Прощайте, и да хранит вас Господь».
На экране возникла неподвижная картинка — российский триколор с двуглавым орлом. Грянуло «Боже, царя храни».
— Убавь, пожалуйста, звук, Наташа, — попросил Румянцев.
— Совсем уберу, — откликнулась она.
— Следует выпить, — задумчиво сказал Устинов. — И лучше крепкого.
Наташа вопросительно взглянула на профессора, тот кивнул.
— Я подам, — проговорила она. — И поднимусь на Площадь Созерцания. Присоединяйтесь, только дайте мне полчаса.
Когда Наташа вышла, Румянцев спросил:
— Давно это с ней, Федюня?
— Что именно?
— Сама не своя. Не лукавь, не поверю, будто ты не видишь.
— Не обращай внимания, Николаша, — отмахнулся Устинов. — Она за новый роман взялась, вот и уходит в себя иногда. У меня вопрос более важный: та часть личного архива императора, в которой материалы по твоей «Игле» — что с нею?

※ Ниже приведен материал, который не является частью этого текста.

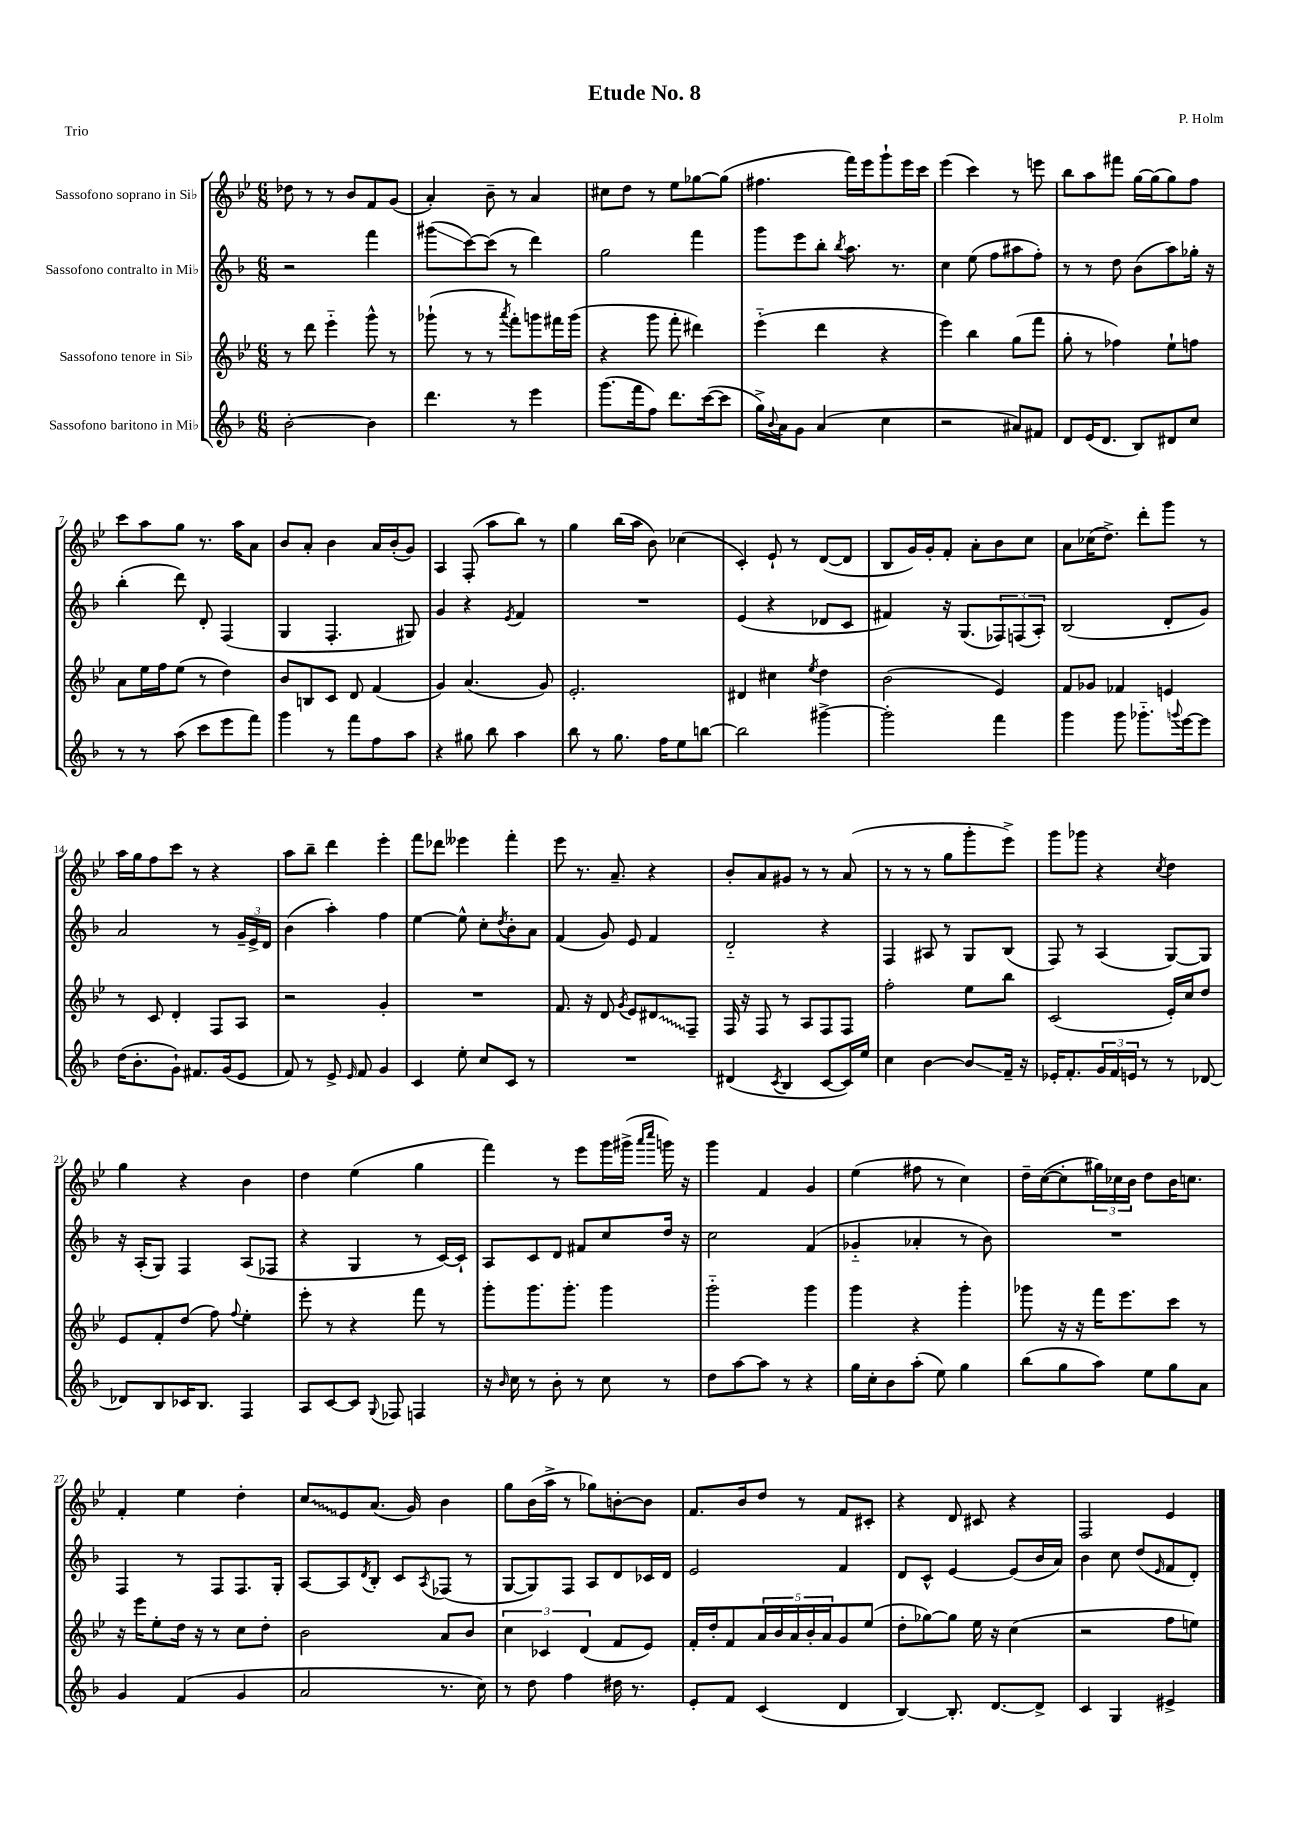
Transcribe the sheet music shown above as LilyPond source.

\header { title = "Etude No. 8" composer = "P. Holm" piece = "Trio" }
<<
\new StaffGroup <<
\new Staff = "s0" \with { instrumentName = "Sassofono soprano in Sib" } {
    \clef treble \key bes \major \numericTimeSignature \time 6/8
    des''8 r8 r8 bes'8 f'8 g'8( |
    a'4-.) bes'8-- r8 a'4 |
    cis''8 d''8 r8 ees''8 ges''8~ ges''8( |
    fis''4. f'''16) ees'''16 g'''8-! ees'''16 c'''16 |
    ees'''4( c'''4) r8 e'''8 |
    bes''8 a''8 fis'''8 g''16~ g''16( g''8) f''8 |
    c'''8 a''8 g''8 r8. a''16 a'8 |
    bes'8 a'8-. bes'4 a'16 bes'16-.( g'8) |
    a4 f8-.( a''8 bes''8) r8 |
    g''4 bes''16( a''16 bes'8) ces''4( |
    c'4-.) ees'8-! r8 d'8~( d'8 |
    bes8 g'16) g'16-. f'8-. a'8-. bes'8 c''8 |
    a'8 ces''16( d''8.->) d'''8-. g'''8 r8 |
    a''16 g''16 f''8 c'''8 r8 r4 |
    a''8 bes''8-- d'''4 ees'''4-. |
    f'''8 des'''8 eeses'''4 f'''4-. |
    ees'''8 r8. a'8.-- r4 |
    bes'8-. a'8 gis'8 r8 r8 a'8( |
    r8 r8 r8 g''8 g'''8-. ees'''8->) |
    g'''8 ges'''8 r4 \acciaccatura { c''8 } d''4 |
    g''4 r4 bes'4 |
    d''4 ees''4( g''4 |
    f'''4) r8 ees'''8 g'''16 gis'''16->( \grace { a'''16 c''''16 } g'''16) r16 |
    g'''4 f'4 g'4 |
    ees''4( fis''8 r8 c''4) |
    d''16-- c''16~( c''8-. \tuplet 3/2 { gis''16) ces''16 bes'16 } d''8 bes'16 c''8. |
    f'4-. ees''4 d''4-. |
    \once \override Glissando.style = #'zigzag c''8\glissando ees'8 a'8.( g'16) bes'4 |
    g''8 bes'16( a''16-> r8 ges''8) b'8~-. b'8 |
    f'8. bes'16 d''8 r8 f'8 cis'8-. |
    r4 d'8 cis'8 r4 |
    f2 ees'4 \bar "|." |
}
\new Staff = "s1" \with { instrumentName = "Sassofono contralto in Mib" } {
    \clef treble \key f \major \numericTimeSignature \time 6/8
    r2 f'''4 |
    gis'''8\glissando( c'''8~) c'''8( r8 d'''4) |
    g''2 f'''4 |
    g'''8 e'''8 bes''8-. \acciaccatura { bes''8 } a''8. r8. |
    c''4 e''8( f''8 ais''8 f''8-.) |
    r8 r8 d''8 bes'8( a''8) ges''16-. r16 |
    bes''4-.( d'''8) d'8-. f4( |
    g4 f4.-. gis8) |
    g'4 r4 \acciaccatura { e'8 } f'4 |
    R2. |
    e'4( r4 des'8 c'8 |
    fis'4) r16 g8.( \tuplet 3/2 { fes8) f8( a8-.) } |
    bes2( d'8-. g'8) |
    a'2 r8 \tuplet 3/2 { g'16-- e'16-> d'16 } |
    bes'4( a''4-.) f''4 |
    e''4~ e''8-^ c''8-. \acciaccatura { d''8 } bes'8-. a'8 |
    f'4( g'8) e'8 f'4 |
    d'2-_ r4 |
    f4 ais8 r8 g8 bes8( |
    f8) r8 a4( g8~) g8 |
    r16 a16-.( g8) f4 a8( fes8 |
    r4 g4 r8 c'16~) c'16-! |
    a8 c'8 d'8 fis'8 c''8 d''16 r16 |
    c''2 f'4( |
    ges'4-_ aes'4-. r8 bes'8) |
    R2. |
    f4 r8 f8 f8. g16-. |
    a8~ a8 \acciaccatura { d'8 } bes8-. c'8 \acciaccatura { a8 } fes8( r8 |
    g8~ g8) f8 a8 d'8 ces'16 d'16 |
    e'2 f'4 |
    d'8 c'8-^ e'4~ e'8( bes'16 a'16) |
    bes'4 c''8 d''8( \grace { e'16 } f'8 d'8-.) \bar "|." |
}
\new Staff = "s2" \with { instrumentName = "Sassofono tenore in Sib" } {
    \clef treble \key bes \major \numericTimeSignature \time 6/8
    r8 d'''8 ees'''4-_ g'''8-^ r8 |
    ges'''8-!( r8 r8 \acciaccatura { a'''8 } f'''8-.) g'''8 fis'''16 g'''16( |
    r4 g'''8 f'''8-. dis'''4) |
    ees'''4-_( d'''4 r4 |
    ees'''4) bes''4 g''8( f'''8 |
    g''8-. r8 fes''4) ees''8-! f''8 |
    a'8 ees''16 f''16 ees''8( r8 d''4) |
    bes'8 b8 c'8 d'8 f'4( |
    g'4) a'4.( g'8) |
    ees'2.-. |
    dis'4 cis''4 \acciaccatura { ees''8 } d''4 |
    bes'2( ees'4) |
    f'8 ges'8 fes'4 e'4 |
    r8 c'8 d'4-. f8 a8 |
    r2 g'4-. |
    R2. |
    f'8. r16 d'8 \acciaccatura { g'8 } ees'8 \once \override Glissando.style = #'zigzag dis'8\glissando f8-- |
    f16 r16 f8 r8 a8 f8 f8 |
    f''2-. ees''8 bes''8 |
    c'2( ees'16-.) c''16 d''8 |
    ees'8 f'8-. d''8( f''8) \appoggiatura { f''8 } ees''4-. |
    ees'''8-. r8 r4 f'''8 r8 |
    g'''8-. g'''8. g'''8.-. g'''4 |
    g'''2-_ g'''4 |
    g'''4 r4 g'''4-. |
    ges'''8 r16 r16 f'''16 ees'''8. c'''8 r8 |
    r16 ees'''16 ees''8-. d''16 r16 r8 c''8 d''8-. |
    bes'2 a'8 bes'8 |
    \tuplet 3/2 { c''4 ces'4 d'4( } f'8 ees'8) |
    f'16-. d''16-. f'8 \tuplet 5/4 { a'16 bes'16 a'16 bes'16-. a'16 } g'8 ees''8( |
    d''8-. ges''8~) ges''8 ees''16 r16 c''4( |
    r2 f''8 e''8) \bar "|." |
}
\new Staff = "s3" \with { instrumentName = "Sassofono baritono in Mib" } {
    \clef treble \key f \major \numericTimeSignature \time 6/8
    bes'2~-. bes'4 |
    d'''4. r8 e'''4 |
    g'''8.( f'''16 f''8) d'''8. c'''16~( c'''8 |
    g''16->) \appoggiatura { bes'8 } a'16 g'8 a'4( c''4 |
    r2 ais'8) fis'8 |
    d'8 e'16( d'8. bes8) dis'8 c''8 |
    r8 r8 a''8( c'''8 e'''8 f'''8) |
    g'''4 r8 f'''8 f''8 a''8 |
    r4 gis''8 bes''8 a''4 |
    bes''8 r8 g''8. f''16 e''8 b''8~ |
    b''2 gis'''4~-> |
    gis'''2-. f'''4 |
    g'''4 g'''8 ges'''8.-_ \appoggiatura { g'''8 } e'''16~ e'''8 |
    d''16( bes'8.-. g'8-!) fis'8. g'16( e'8 |
    f'8) r8 e'8-> \grace { e'16 } f'8 g'4 |
    c'4 e''8-. c''8 c'8 r8 |
    R2. |
    dis'4( \acciaccatura { c'8 } bes4 c'8~ c'16) e''16 |
    c''4 bes'4~ bes'8\glissando f'16-- r16 |
    ees'16-. f'8.-. \tuplet 3/2 { g'16 f'16 e'16 } r8 r8 des'8~ |
    des'8 bes8 ces'16 bes8. f4 |
    a8 c'8~ c'8 \appoggiatura { g8 } fes8 f4 |
    r16 \grace { bes'16 } c''16 r8 bes'8-. r8 c''8 r8 |
    d''8 a''8~ a''8 r8 r4 |
    g''16 c''16-. bes'8 a''8-.( e''8) g''4 |
    bes''8( g''8 a''8) e''8 g''8 a'8 |
    g'4 f'4( g'4 |
    a'2 r8. c''16) |
    r8 d''8 f''4 dis''16 r8. |
    e'8-. f'8 c'4( d'4 |
    bes4~) bes8.-. d'8.~ d'8-> |
    c'4 g4 eis'4-> \bar "|." |
}
>>
>>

— Не беспокойся, — ответил ученый. — Владимир Кириллович решился на отречение не сегодня и не вчера. Зрело решение с тех самых пор, как объявили ему диагноз. В дни предыдущего просветления его величество пригласил меня, обо всем известил и все материалы передал. Они со мною, здесь. Для чего, ты думаешь, я прилетел?
— Так, — покачал головой Федор. — И нас не предупредил…
— Не могу доверять даже закрытой связи, — отрезал Румянцев.
— И то верно… Теряю профессиональную бдительность…
— Стареешь? — насмешливо спросил профессор.
— Все мы стареем… Давай-ка еще выпьем.
Плеснули в бокалы старого «Коктебеля», сделали по глотку, глядя друг другу в глаза.
— Я полагаю, — сказал Румянцев, — что более надежного места для хранения материалов по проекту, нежели Поселение Макмиллан, в доступной нам Вселенной не существует. Возьмешь, Федюня?
— А как ты думаешь? — отозвался Устинов.
Румянцев неторопливо раскурил сигару. Пригубил коньяку, выпустил клуб дыма, пробормотал:
— Божественно…
Потом спросил:
— Что, трудно тебе?
— Справляюсь, — сухо ответил Федор. — Скажи лучше, что такое Дмитрий Владимирович?
— Очень уступает отцу, — сказал профессор. — Очень. Затворник, книжный червь. Не от мира сего человек. Никому и ни в чем помощи от него ждать не приходится. Нет, намеренной низости не совершит никогда, но в ситуации выбора… Владимир Кириллович, сам знаешь, тоже не великой воли, однако, хотя бы с материалами по «Игле», повел себя в высшей степени… Да и последнее его решение, согласись…
— Согласился, — уронил Устинов.
— Ну, а век титанов, — продолжил Румянцев, — теперь уж совсем закончен. Боюсь, что ждут нас потрясения, да посерьезнее тех, что привели к отставке Чернышева. Впрочем, боюсь — не то слово. Отчасти и жду их, ибо продолжаем жиреть, а это тупик.